Les enjeux de l’indépendance au Groenland
L’indépendance se retrouve au cœur de la campagne électorale au Groenland. Les 57 000 habitants du territoire votent mardi 11 mars lors de législatives dont l’un des enjeux est de déterminer à quel moment rompre les amarres avec le Danemark, l’actuelle puissance tutélaire, sans tomber dans l’escarcelle de Donald Trump.
L’insistance parfois menaçante du président américain à prendre possession du Groenland a donné un coup de fouet aux aspirations indépendantistes parmi les habitants, nombreux à dire ne vouloir être ni danois ni américains, mais groenlandais.
Une nouvelle dynamique politique
« Donald Trump a en quelque sorte relancé la question de l’indépendance », explique la politologue Maria Ackrén à l’université du Groenland. « Ce n’est pas nouveau pour les Groenlandais, mais cela donne maintenant aux décideurs et aux politiciens groenlandais un élan pour peut-être atteindre des objectifs qui n’étaient pas possibles jusqu’à présent », ajoute-t-elle.
La question de l’indépendance a pris une grande place dans la campagne électorale, au milieu de thèmes tels que l’éducation, les affaires sociales, la pêche – 90 % des exportations de l’île – et le tourisme.
Une indépendance à différents rythmes
Si l’envie d’indépendance est largement partagée, les formations politiques en lice pour se disputer les 31 sièges du Parlement divergent sur le calendrier : « fast track » (voie rapide) ou plus long terme ?
Le parti nationaliste Naleraq (opposition), très visible pendant la campagne, réclame d’entamer rapidement le processus d’indépendance. Au précédent scrutin en 2021, il avait recueilli 12 % des voix.
« L’intérêt que nous constatons, non seulement de la part des États-Unis mais aussi du monde entier, joue en notre faveur », déclare Juno Berthelsen, l’un de ses candidats les plus en vue.
L’indépendance ? « On peut se hasarder à prédire que cela se fera dans un ou deux cycles électoraux » de quatre ans chacun, dit-il. Mais cela dépendra des négociations entre le Groenland et le Danemark.
Les défis économiques et sociaux
Depuis une loi de 2009, les Groenlandais peuvent déclencher eux-mêmes le processus d’indépendance qui nécessite de négocier un accord avec Copenhague, lequel doit ensuite être approuvé par référendum au Groenland et par un vote au Parlement danois.

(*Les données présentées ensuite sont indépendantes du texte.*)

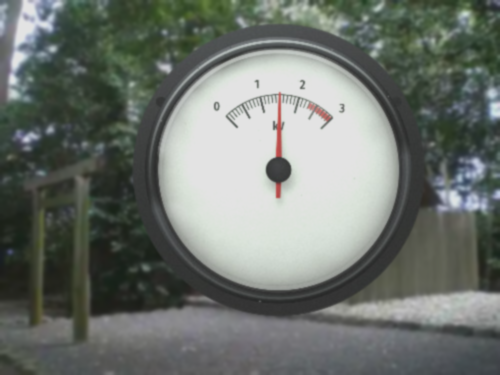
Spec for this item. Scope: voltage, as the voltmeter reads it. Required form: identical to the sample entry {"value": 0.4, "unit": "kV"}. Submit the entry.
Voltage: {"value": 1.5, "unit": "kV"}
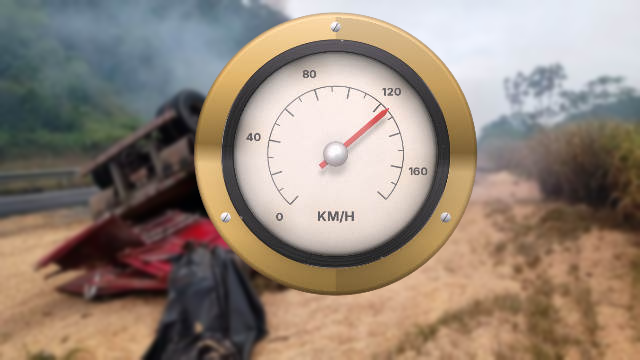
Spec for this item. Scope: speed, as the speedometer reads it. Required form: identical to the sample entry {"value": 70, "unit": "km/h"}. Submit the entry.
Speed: {"value": 125, "unit": "km/h"}
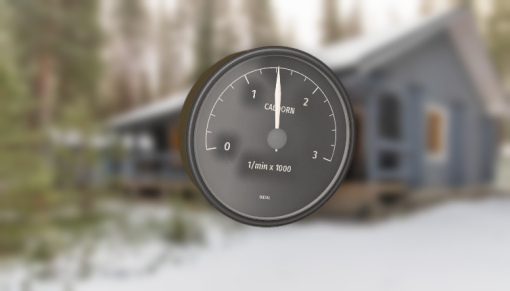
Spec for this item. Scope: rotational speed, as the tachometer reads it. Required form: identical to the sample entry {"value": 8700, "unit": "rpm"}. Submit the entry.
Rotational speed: {"value": 1400, "unit": "rpm"}
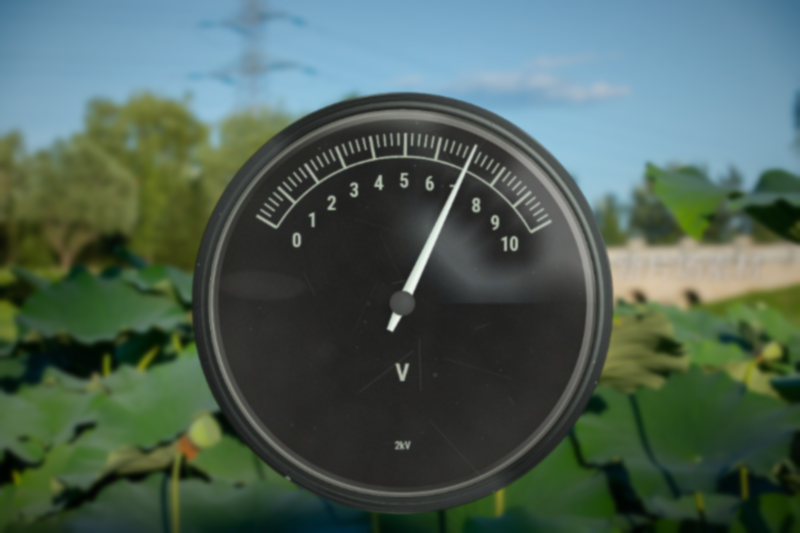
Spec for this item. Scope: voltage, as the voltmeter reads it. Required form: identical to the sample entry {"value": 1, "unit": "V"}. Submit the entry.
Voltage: {"value": 7, "unit": "V"}
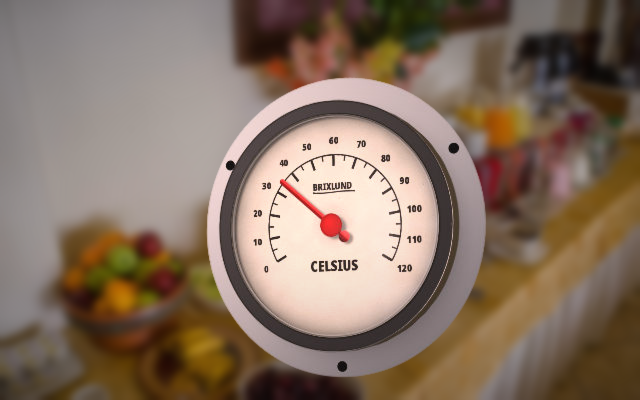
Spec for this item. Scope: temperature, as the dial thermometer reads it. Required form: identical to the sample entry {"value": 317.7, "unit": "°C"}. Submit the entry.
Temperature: {"value": 35, "unit": "°C"}
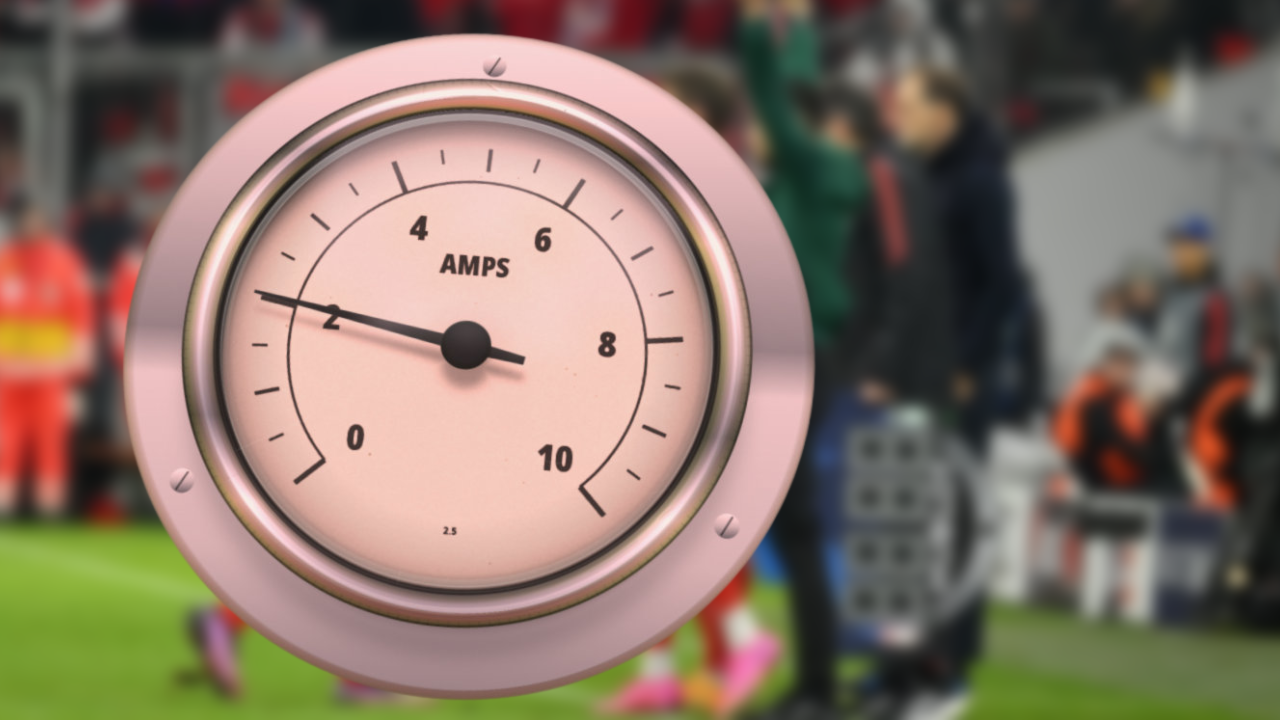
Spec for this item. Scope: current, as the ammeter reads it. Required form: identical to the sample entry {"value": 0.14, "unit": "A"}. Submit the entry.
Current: {"value": 2, "unit": "A"}
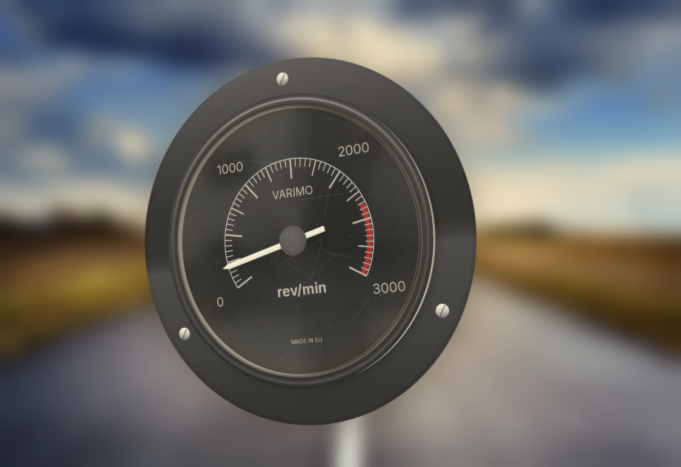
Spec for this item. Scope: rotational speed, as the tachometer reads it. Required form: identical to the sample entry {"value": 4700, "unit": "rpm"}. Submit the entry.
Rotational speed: {"value": 200, "unit": "rpm"}
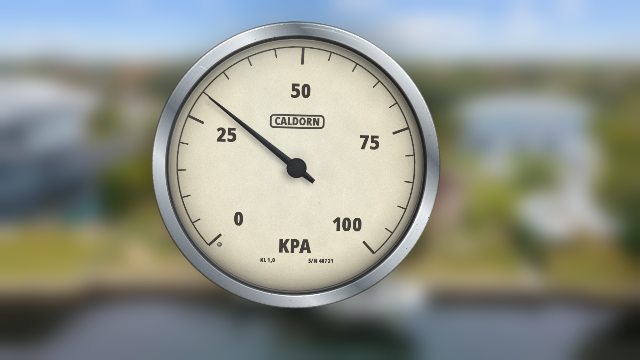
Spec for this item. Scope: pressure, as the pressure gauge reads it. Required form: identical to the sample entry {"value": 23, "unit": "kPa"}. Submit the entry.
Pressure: {"value": 30, "unit": "kPa"}
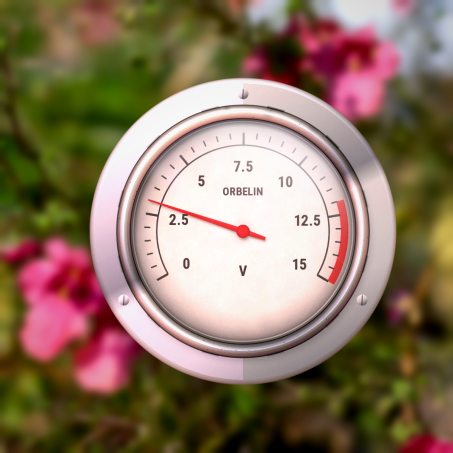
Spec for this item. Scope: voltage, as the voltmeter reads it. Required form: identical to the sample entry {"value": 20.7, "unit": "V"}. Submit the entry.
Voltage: {"value": 3, "unit": "V"}
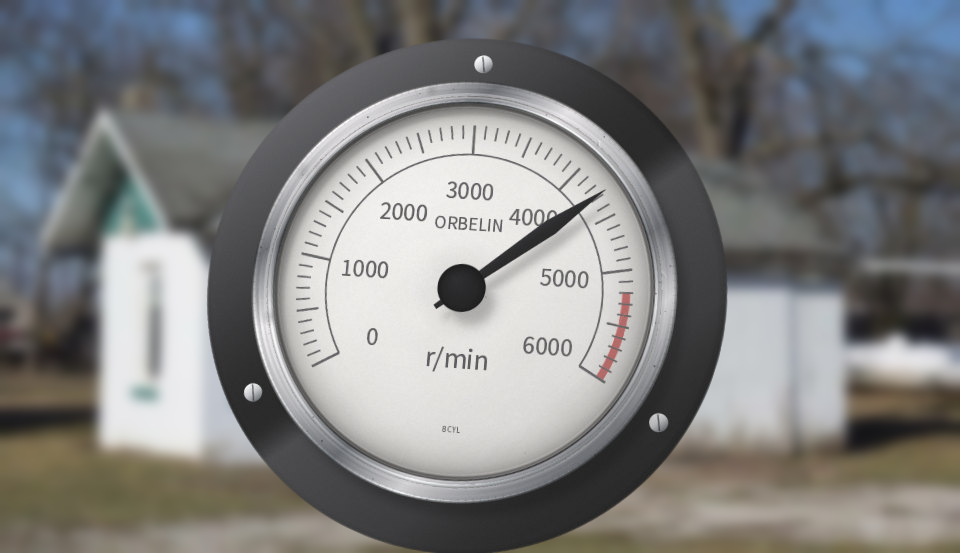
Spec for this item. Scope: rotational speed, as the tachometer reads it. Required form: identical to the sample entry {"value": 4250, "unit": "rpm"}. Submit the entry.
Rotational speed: {"value": 4300, "unit": "rpm"}
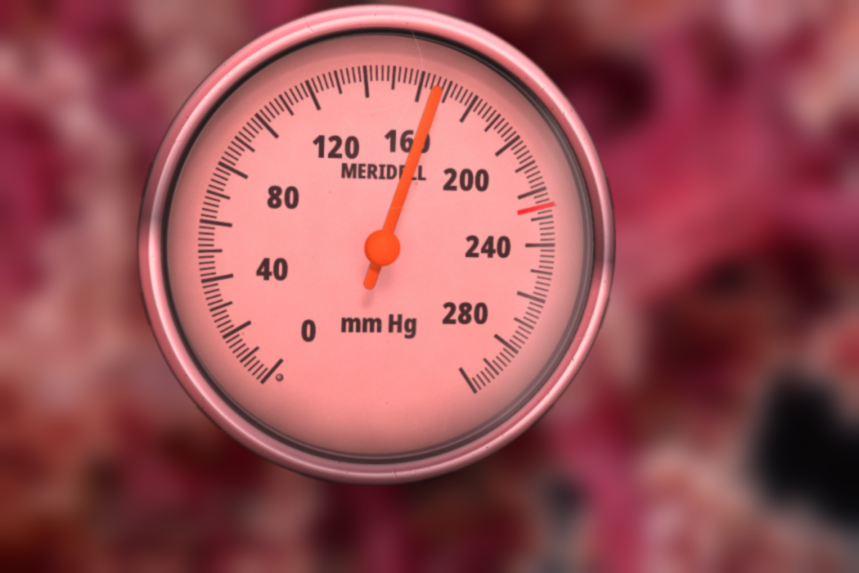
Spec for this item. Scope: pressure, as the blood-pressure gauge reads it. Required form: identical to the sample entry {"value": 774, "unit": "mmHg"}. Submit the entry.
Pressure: {"value": 166, "unit": "mmHg"}
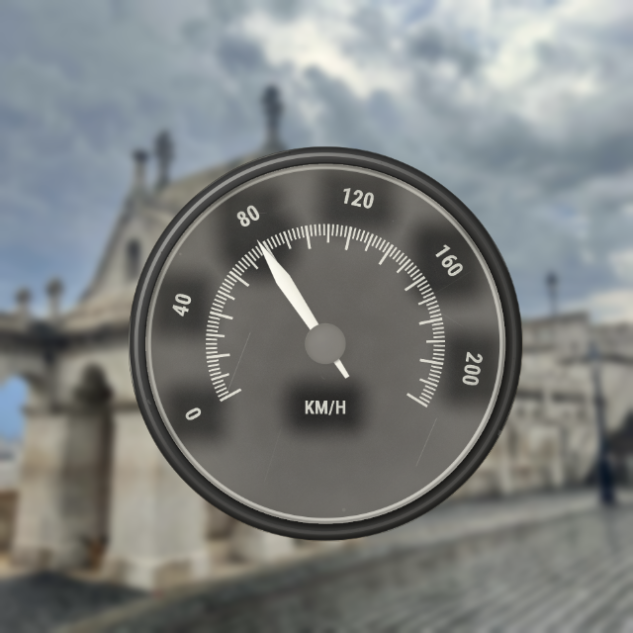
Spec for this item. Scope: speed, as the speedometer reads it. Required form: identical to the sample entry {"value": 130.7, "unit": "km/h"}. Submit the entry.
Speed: {"value": 78, "unit": "km/h"}
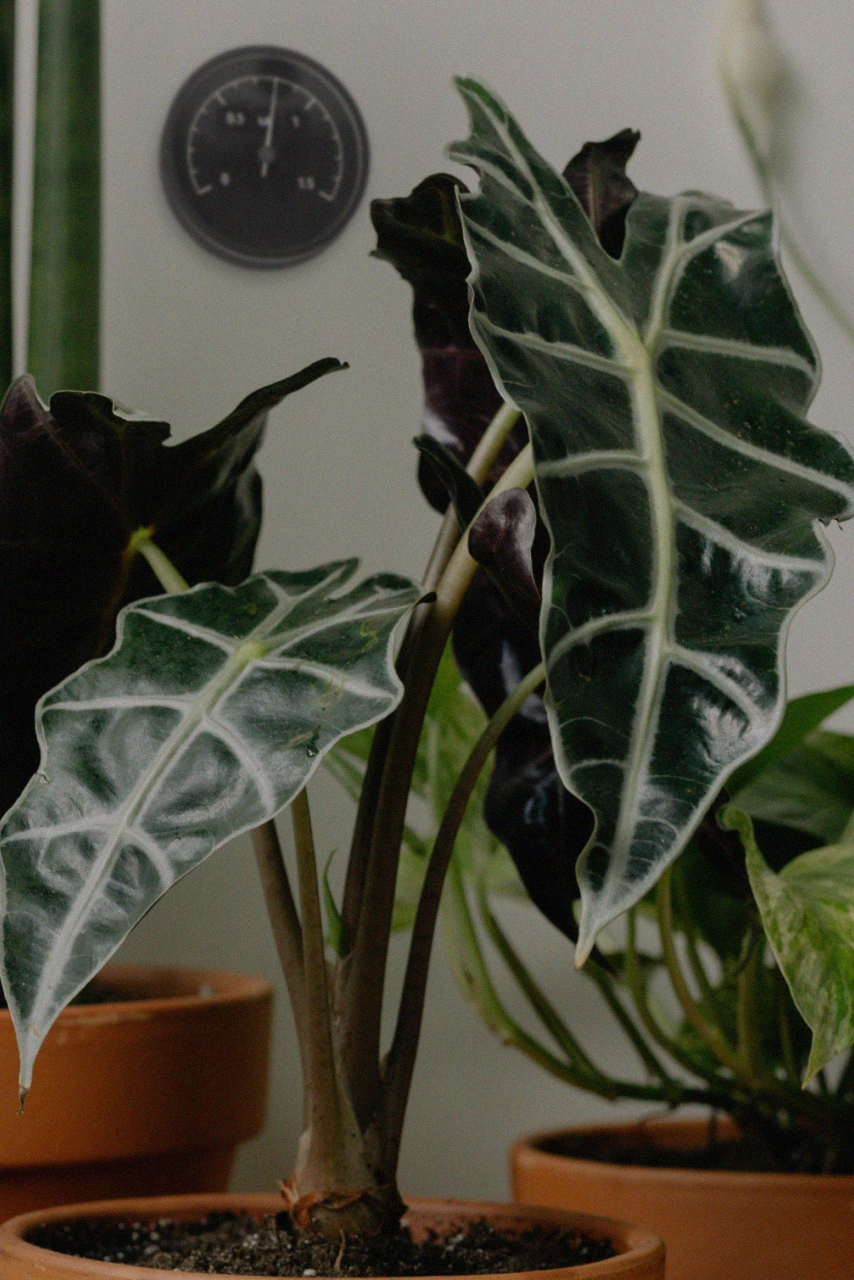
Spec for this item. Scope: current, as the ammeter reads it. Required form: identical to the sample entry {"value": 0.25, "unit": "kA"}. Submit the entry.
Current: {"value": 0.8, "unit": "kA"}
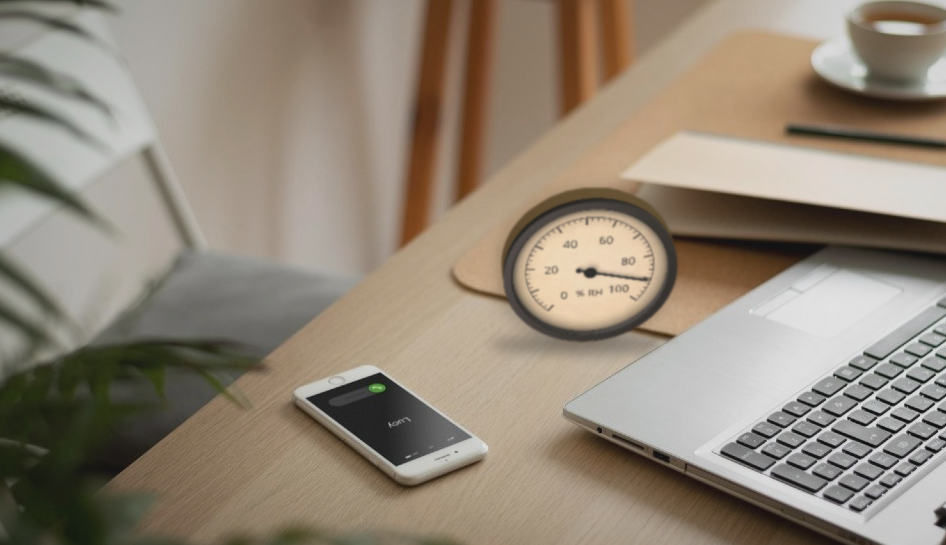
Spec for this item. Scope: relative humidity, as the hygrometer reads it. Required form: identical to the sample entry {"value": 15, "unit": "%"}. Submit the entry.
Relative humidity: {"value": 90, "unit": "%"}
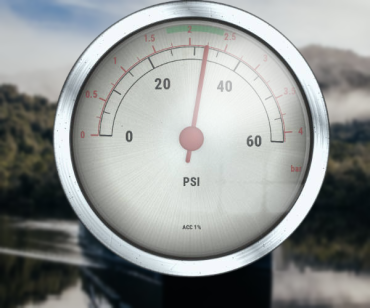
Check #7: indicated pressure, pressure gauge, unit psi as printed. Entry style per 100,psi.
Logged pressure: 32.5,psi
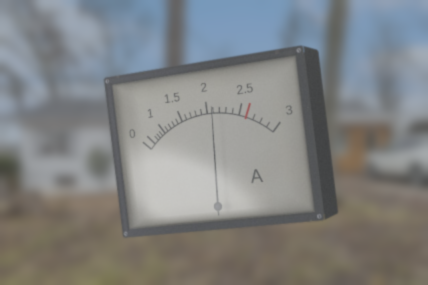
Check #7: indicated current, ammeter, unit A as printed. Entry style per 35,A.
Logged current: 2.1,A
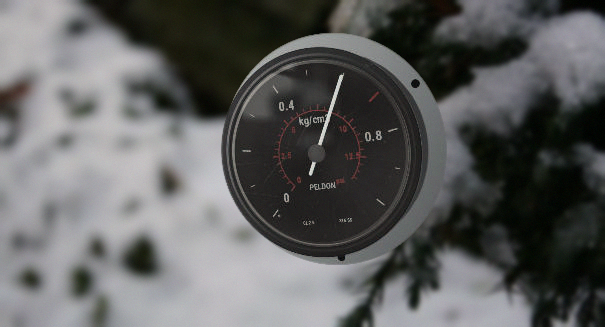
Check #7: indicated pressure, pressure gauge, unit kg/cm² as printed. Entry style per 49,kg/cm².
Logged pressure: 0.6,kg/cm²
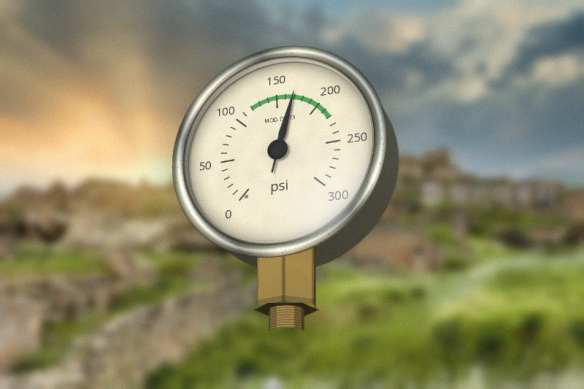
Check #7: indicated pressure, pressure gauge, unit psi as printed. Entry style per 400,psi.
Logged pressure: 170,psi
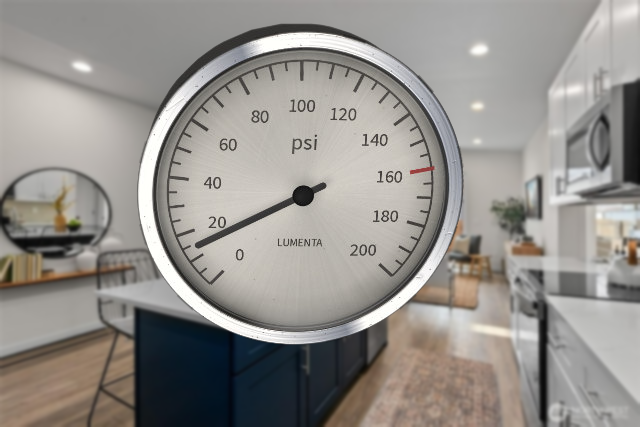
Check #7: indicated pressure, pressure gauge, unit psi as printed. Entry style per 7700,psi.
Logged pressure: 15,psi
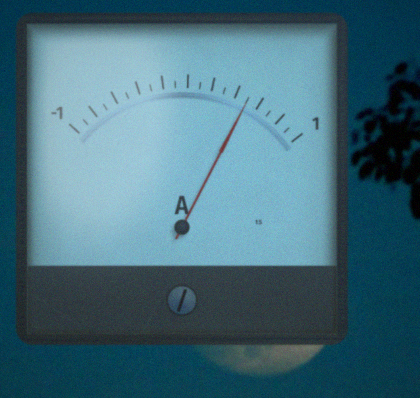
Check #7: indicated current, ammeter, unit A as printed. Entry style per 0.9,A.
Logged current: 0.5,A
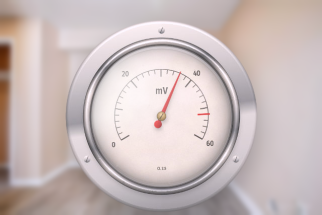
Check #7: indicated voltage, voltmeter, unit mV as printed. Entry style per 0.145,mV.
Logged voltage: 36,mV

Les deux composantes de la coalition sortante, Inuit Ataqatigiit (IA) et Siumut, sont globalement moins pressées. Elles estiment que le territoire doit d’abord atteindre une certaine viabilité économique. L’aide annuelle d’environ 530 millions d’euros versée par Copenhague représente un cinquième de son PIB.
« Les discussions sur l’indépendance sont toujours sur la table. C’est l’objectif final pour beaucoup d’entre nous au Groenland, mais ce sera dans 10, 20 ans ou plus », affirme Aaja Chemnitz, membre d’IA.
Une réalité partagée
Le chef de Siumut, Erik Jensen, ministre des Finances sortant, s’agace que la question de l’indépendance ait éclipsé d’autres enjeux quotidiens. « Tout le monde ici au Groenland parle de santé, des écoles et des crèches », souligne-t-il.
Dans les rues venteuses de Nuuk, les habitants oscillent entre le désir d’indépendance et le réalisme économique. « Nous voulons être indépendants du Danemark, car nous sommes considérés comme des citoyens de seconde zone », déclare Peter Jensen, un entrepreneur. Pourtant, les subventions de la métropole « nous ont gardés dans cette ‘prison' ».
L’exploitation des ressources minérales de l’île reste encore embryonnaire. « On doit d’abord réfléchir à la manière dont on peut devenir autosuffisant en matière de nourriture et de carburant », juge Ole Moeller, cadre dans une entreprise de transport.